CONTAINING LINKS TO 1280 STORIES FROM THE NETWORKS' NIGHTLY NEWSCASTS
     COMMENTS: Chapter Eleven of the General Motors Story

The formal bankruptcy filing of General Motors was so historic that it inspired ABC's Charles Gibson to leave his anchor desk in New York City and travel to Bob Maguire's Chevrolet dealership in New Jersey to mark the end of an industrial era. On a heavy day of news, the three newscasts were unanimous in selecting the Story of the Day--GM's insolvency with $82bn in assets, $173bn in debts--as their lead items. Yet they could just have easily have chosen the disappearance of an Air France jetliner over the Atlantic Ocean with 228 on board…or the assassination in a Lutheran church of George Tiller, the much-protested Wichita abortionist.

Both ABC's David Muir and CBS' Anthony Mason emphasized the historic nature of GM's bankruptcy. "A dramatic downfall for an American giant," ABC's Muir called it; "the end of the road for an American icon," according to CBS' Mason, reminding us of GM 's peak in 1979 when it was the country's largest employer, with 600,000 on its payroll.

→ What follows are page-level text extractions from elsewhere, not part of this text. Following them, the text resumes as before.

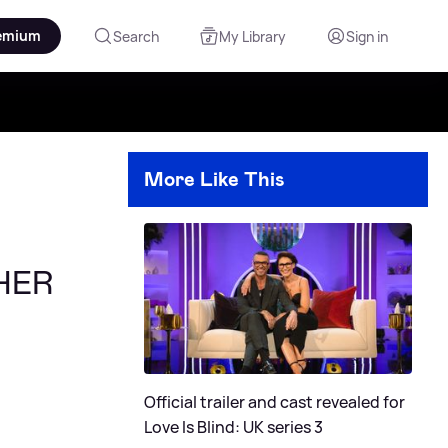
emium
Search
My Library
Sign in
More Like This
THER
Official trailer and cast revealed for
Love Is Blind: UK series 3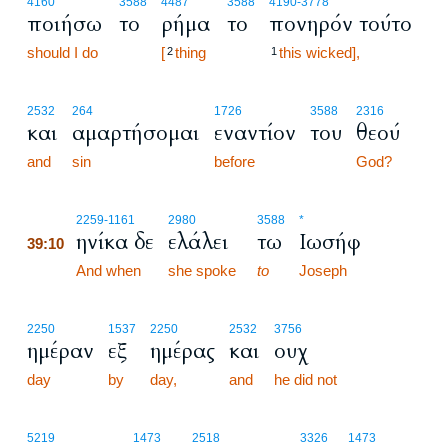
4160
3588
4487
3588
4190
-3778
ποιήσω
το
ρήμα
το
πονηρόν τούτο
should I do
[
thing
this wicked],
2
1
2532
264
1726
3588
2316
και
αμαρτήσομαι
εναντίον
του
θεού
and
sin
before
God?
39:10
2259
-1161
2980
3588
*
ηνίκα δε
ελάλει
τω
Ιωσήφ
39:10
39:10
And when
she spoke
to
Joseph
2250
1537
2250
2532
3756
ημέραν
εξ
ημέρας
και
ουχ
day
by
day,
and
he did not
5219
1473
2518
3326
1473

ABC's Muir went down the check list of the carnage: eleven factories will be shuttered; 29,000 workers given pink slips; a "staggering" 2,600 dealerships discontinued. CBS' Dean Reynolds illustrated the damage with visits to a dealership, a parts supplier and a Saturn plant in Tennessee. "It may turn out to be a new beginning for GM but for many who helped build it today is a sad ending." On NBC, CNBC's Phil LeBeau looked ahead to that potential new beginning. GM "may be a publicly-traded company, perhaps by the middle of next year, and when that happened the government plans to slowly sell its 60% stake." ABC's Muir pointed to the federal government's $50bn stake in the firm and noted that even in its best years, GM's annual profits amounted to "a couple of billion."